P.D. 626, as amended, is said to have abandoned the presumption of compensability and the theory of aggravation prevalent under the Workmen’s Compensation Act. Despite such abandonment, however, the present law has not ceased to be an employees’ compensation law or a social legislation; hence, the liberality of the law in favor of the working man and woman still prevails, and the official agency charged by law to implement the constitutional guarantee of social justice should adopt a liberal attitude in favor of the employee in deciding claims for compensability, especially in light of the compassionate policy towards labor which the 1987 Constitution vivifies and enhances.[28]

WHEREFORE, in view of the foregoing, the petition for review on certiorari is GRANTED. The Decision of the Court of Appeals in CA-G.R. SP No. 56174 dated April 12, 2000 is REVERSED and SET ASIDE. The Social Security System is ordered to pay petitioner Azucena Salalima’s claim for death benefits under the Employees’ Compensation Act.

SO ORDERED.

Panganiban, (Acting Chairman), Carpio, and Azcuna, JJ., concur.
Davide, Jr., C.J., (Chairman), on official leave.



[1] Penned by Associate Justice Romeo J. Callejo, Sr. as concurred in by Associate Justices Cancio C. Garcia and Martin S. Villarama, Jr.

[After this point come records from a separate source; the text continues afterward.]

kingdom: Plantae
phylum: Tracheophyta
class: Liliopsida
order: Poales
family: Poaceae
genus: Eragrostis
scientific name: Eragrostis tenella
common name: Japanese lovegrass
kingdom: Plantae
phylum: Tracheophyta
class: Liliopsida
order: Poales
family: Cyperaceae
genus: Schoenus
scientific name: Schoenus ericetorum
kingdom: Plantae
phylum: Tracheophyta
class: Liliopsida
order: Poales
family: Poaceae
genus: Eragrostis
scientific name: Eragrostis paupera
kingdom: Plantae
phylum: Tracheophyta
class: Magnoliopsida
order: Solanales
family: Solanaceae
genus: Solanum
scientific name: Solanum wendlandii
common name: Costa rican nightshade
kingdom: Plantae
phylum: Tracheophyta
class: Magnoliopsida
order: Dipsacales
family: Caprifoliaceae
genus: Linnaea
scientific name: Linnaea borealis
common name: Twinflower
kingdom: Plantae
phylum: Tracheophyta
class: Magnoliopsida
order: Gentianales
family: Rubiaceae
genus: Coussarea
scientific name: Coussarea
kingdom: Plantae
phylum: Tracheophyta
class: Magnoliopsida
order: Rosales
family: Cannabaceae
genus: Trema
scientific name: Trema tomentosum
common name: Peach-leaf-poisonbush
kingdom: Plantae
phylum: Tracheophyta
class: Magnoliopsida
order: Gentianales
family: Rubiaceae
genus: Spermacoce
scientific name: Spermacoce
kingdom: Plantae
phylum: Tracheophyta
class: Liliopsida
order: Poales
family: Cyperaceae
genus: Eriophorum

[2] Roentgenological Report dated 16 December 1989, Court of Appeals Rollo, p. 12.

[3] SSS Physician’s Medical Report dated 12 November 1998, Rollo, p. 58.

[4] Roentgenological Report dated 1 February 1995, Rollo p. 47.

[5] Supra, note 3.

[6] Id.

[7] Rollo, p. 60.

[8] Court of Appeals Rollo, p. 40.

[9] Petition for Review filed with the Court of Appeals, Rollo, pp. 24-32.

[10] Comment of the ECC, Rollo, pp. 66-71.

[11] Comment of the SSS, Rollo, pp. 72-79.

[12] Reply, Rollo, pp. 80-84.

[13] Rollo, p. 85.

[14] Court of Appeals Decision, Rollo, pp. 87-93.

[15] Rollo, p. 94.

[16] Rollo, p. 122.

[17] Promulgated on 27 December 1974.

[18] Amended Rules on Employees’ Compensation, Rule III, Section 1(b).

[19] Amended Rules on Employees’ Compensation Annex A (17).

[20] Limbo v. Employees’ Compensation Commission and Social Security System, G.R. No. 146891, 30 July 2002, 385 SCRA 466.

[21] Court of Appeals Rollo, p. 39.

[22] Supra, note 5.

[23] Allen R. Myers, Medicine, 1986, pp. 77-78.

[24] Harrison’s Principles of Internal Medicine, 1970, 6th ed., p. 872.

[25] Supra, note 23.

[26] Supra, note 24, pp. 870-871.

[27] Salmone v. Employees' Compensation Commission and Social Security System, G.R. No. 142392, 26 September 2000, 341 SCRA 150.

[28] Employees’ Compensation Commission and Government Service Insurance System v. Court of Appeals, G.R. No. 121545, 14 November 1996, 264 SCRA 248.